* [WHAT YOU NEED TO DO]: Could you write out every record below exactly, leaving out any pictures?

++++ PROVIDED RECORDS

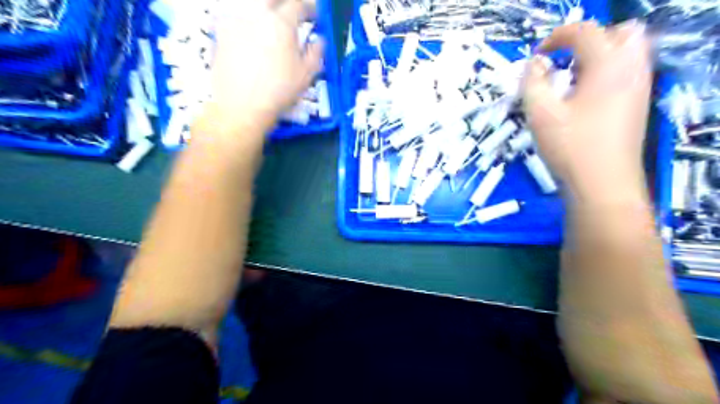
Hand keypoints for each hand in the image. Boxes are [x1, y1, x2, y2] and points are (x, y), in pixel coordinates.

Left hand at [195, 1, 321, 137]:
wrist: (242, 106)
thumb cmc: (279, 91)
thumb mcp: (306, 74)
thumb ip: (316, 52)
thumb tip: (319, 40)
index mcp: (280, 23)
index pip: (298, 4)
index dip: (310, 8)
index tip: (315, 17)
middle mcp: (256, 15)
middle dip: (285, 4)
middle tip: (293, 16)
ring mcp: (235, 22)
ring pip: (253, 8)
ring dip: (266, 15)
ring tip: (272, 30)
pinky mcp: (221, 35)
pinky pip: (238, 21)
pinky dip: (250, 26)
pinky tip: (253, 41)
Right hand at [521, 19, 656, 204]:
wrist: (602, 184)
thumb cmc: (570, 147)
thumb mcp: (540, 114)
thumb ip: (532, 83)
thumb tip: (534, 64)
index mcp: (608, 64)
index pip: (583, 31)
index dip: (555, 38)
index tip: (536, 57)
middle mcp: (631, 68)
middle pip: (620, 33)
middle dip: (588, 40)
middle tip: (563, 61)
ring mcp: (639, 87)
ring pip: (627, 52)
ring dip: (599, 56)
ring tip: (572, 78)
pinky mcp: (637, 104)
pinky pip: (627, 72)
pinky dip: (606, 72)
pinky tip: (584, 97)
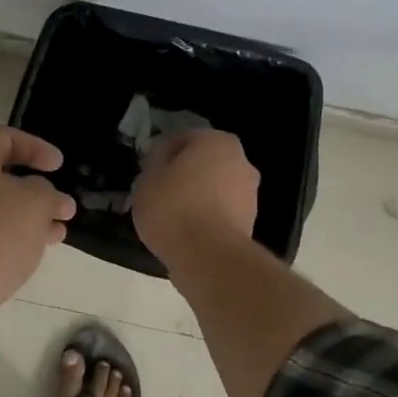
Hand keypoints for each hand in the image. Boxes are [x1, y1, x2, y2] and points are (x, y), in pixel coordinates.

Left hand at [0, 126, 76, 318]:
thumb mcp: (34, 203)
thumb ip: (47, 192)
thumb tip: (44, 194)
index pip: (4, 136)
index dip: (36, 147)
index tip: (59, 166)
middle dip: (34, 189)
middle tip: (60, 204)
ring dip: (26, 217)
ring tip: (56, 234)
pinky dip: (7, 236)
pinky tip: (31, 254)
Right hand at [132, 129, 260, 268]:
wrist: (208, 257)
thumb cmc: (173, 208)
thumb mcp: (147, 178)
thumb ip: (155, 161)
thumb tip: (163, 157)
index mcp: (217, 141)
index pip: (182, 139)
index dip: (161, 154)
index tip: (147, 172)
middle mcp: (241, 161)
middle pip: (203, 162)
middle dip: (183, 174)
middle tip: (158, 191)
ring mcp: (249, 193)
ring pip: (214, 187)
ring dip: (196, 196)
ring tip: (170, 216)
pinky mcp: (250, 222)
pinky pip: (220, 212)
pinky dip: (206, 217)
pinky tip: (185, 232)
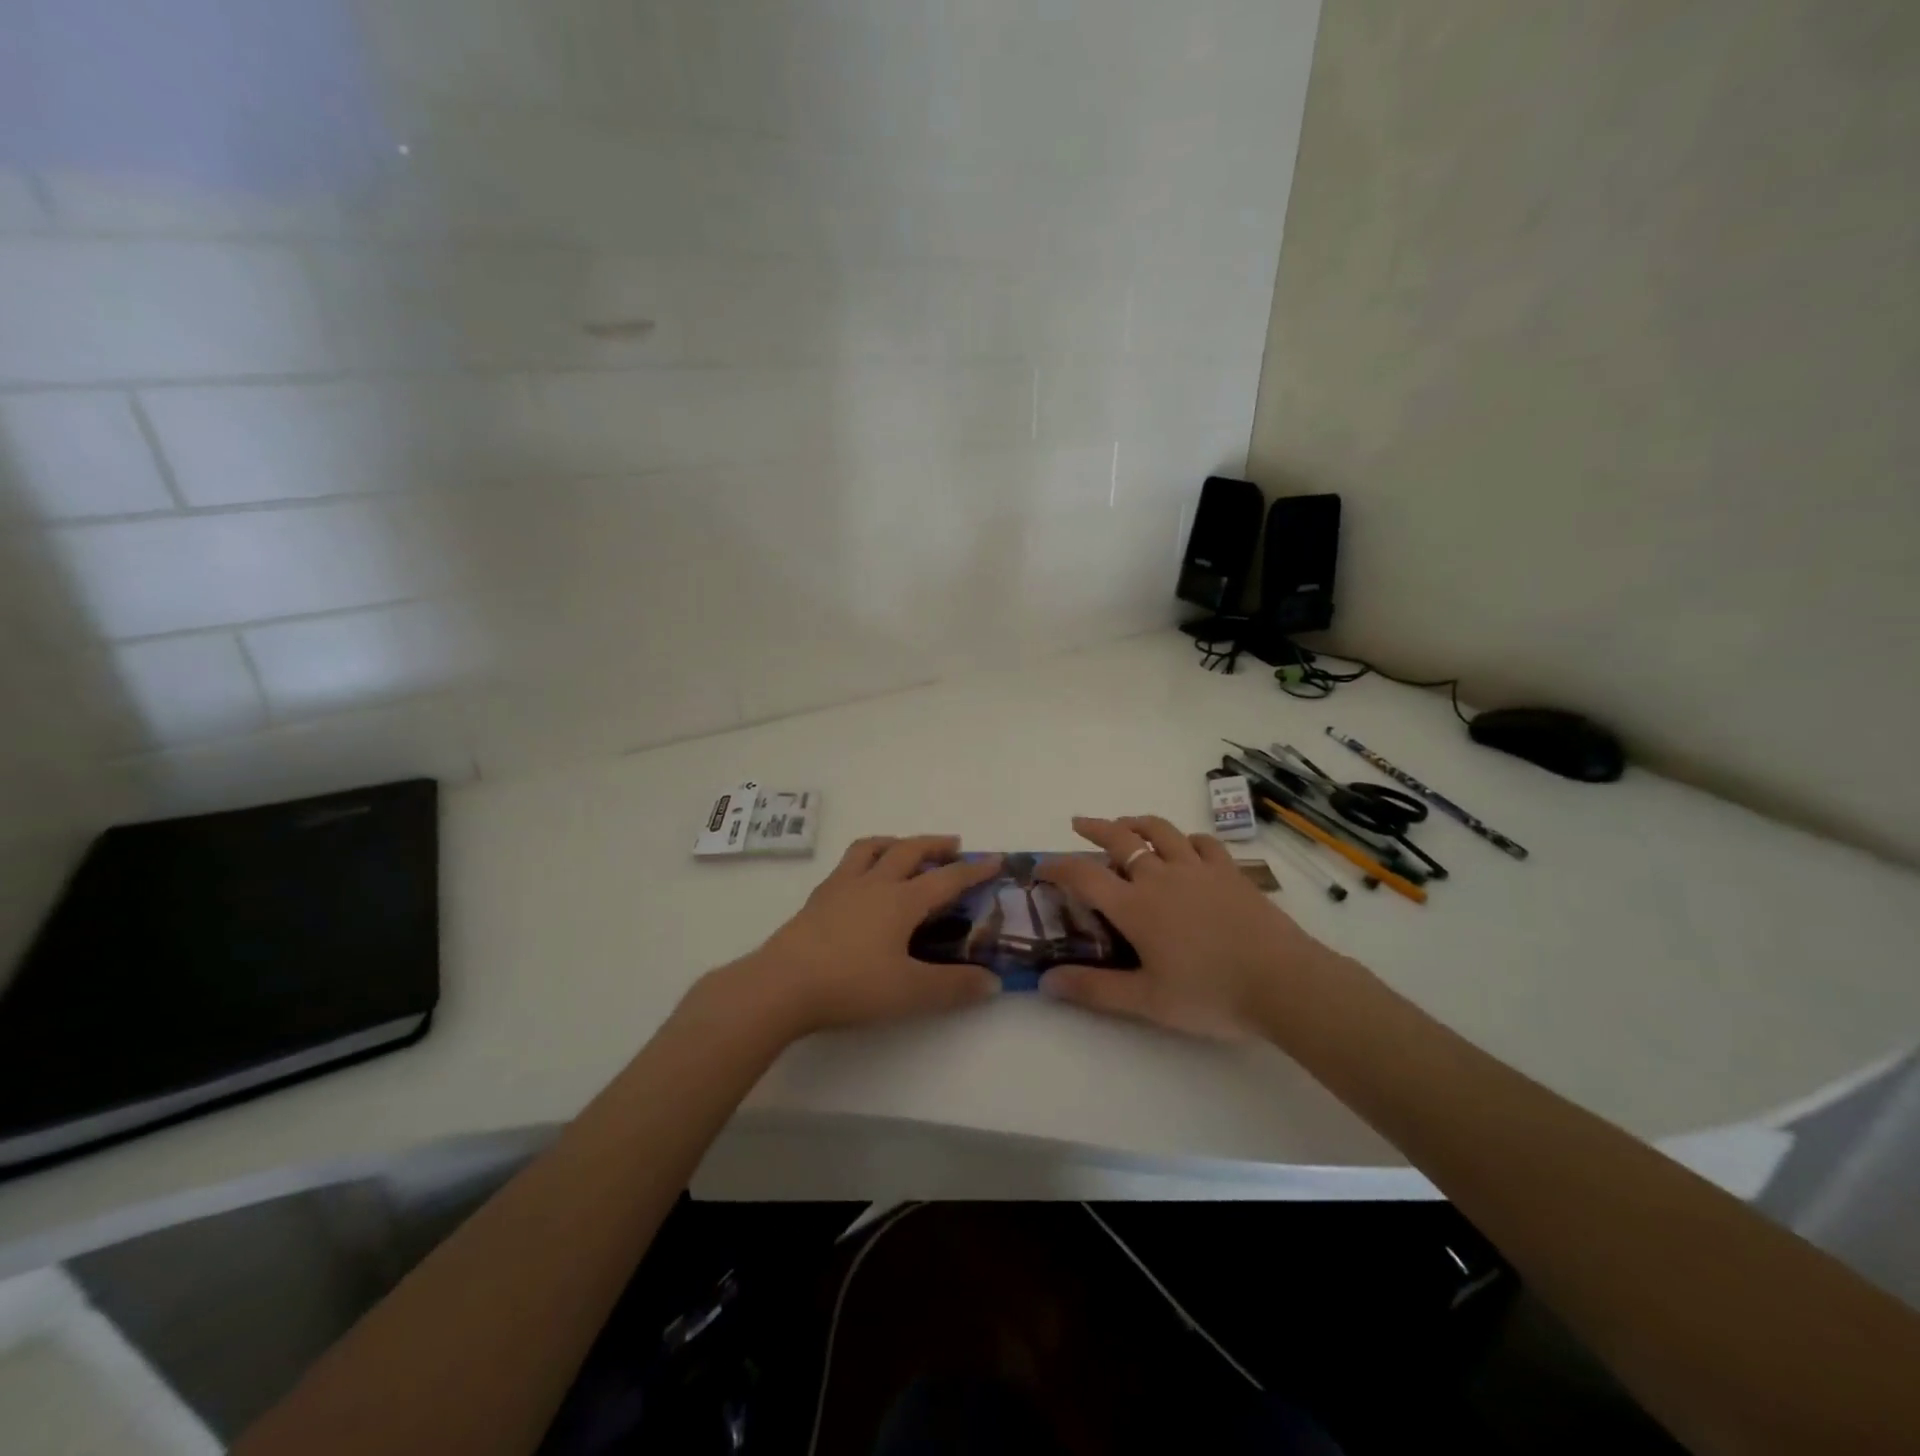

++++++++

* [ANSWER BOX]:
Hand keypoints for each hand in the image. Boxes are [x1, y1, x2, y2] and points are (x, y), in pixel coordinates.

Left hand at [195, 1, 321, 137]:
wrist: (242, 106)
thumb cmc: (279, 91)
thumb mcp: (306, 74)
thumb ip: (316, 52)
thumb tip: (319, 40)
index mcp: (280, 23)
index pip: (298, 4)
index dip: (310, 8)
index tip: (315, 17)
middle mcp: (256, 15)
middle dip: (285, 4)
middle tip: (293, 16)
ring mcp: (235, 22)
ring pip: (253, 8)
ring dip: (266, 15)
ring tip: (272, 30)
pinky mcp: (221, 35)
pinky pip: (238, 21)
pinky dip: (250, 26)
pinky tip: (253, 41)
Right hand at [521, 19, 656, 204]:
wrist: (602, 184)
thumb cmc: (570, 147)
thumb mcp: (540, 114)
thumb ip: (532, 83)
thumb tip: (534, 64)
index mcp: (608, 64)
index pip: (583, 31)
index dip: (555, 38)
index tip: (536, 57)
middle mcp: (631, 68)
middle pip: (620, 33)
middle dip: (588, 40)
middle tip: (563, 61)
ring mcp: (639, 87)
ring pip: (627, 52)
ring dip: (599, 56)
ring tip: (572, 78)
pinky mcp: (637, 104)
pinky pip: (627, 72)
pinky dip: (606, 72)
pinky tip: (584, 97)
Hand keypoints for each hand in the image. Boxes are [x1, y1, x2, y2] and points are (x, y), in pixel coordinates.

Left hand at [0, 126, 76, 318]:
thumb mcp: (34, 203)
thumb ip: (47, 192)
thumb tip: (44, 194)
index pip: (4, 136)
index dip: (36, 147)
index tip: (59, 166)
middle dip: (34, 189)
middle tip: (60, 204)
ring dip: (26, 217)
ring tip: (56, 234)
pinky dip: (7, 236)
pinky tip: (31, 254)
Right hand at [132, 129, 260, 268]:
wrist: (208, 257)
thumb cmc: (173, 208)
thumb mcp: (147, 178)
thumb ip: (155, 161)
thumb tip: (163, 157)
index mcp: (217, 141)
index pip: (182, 139)
index dip: (161, 154)
index tip: (147, 172)
middle mcp: (241, 161)
middle pip: (203, 162)
middle dip: (183, 174)
middle tip: (158, 191)
ring mcp: (249, 193)
ring pip: (214, 187)
ring dip: (196, 196)
ring tip: (170, 216)
pinky mcp: (250, 222)
pinky pip: (220, 212)
pinky dip: (206, 217)
pinky tip: (185, 232)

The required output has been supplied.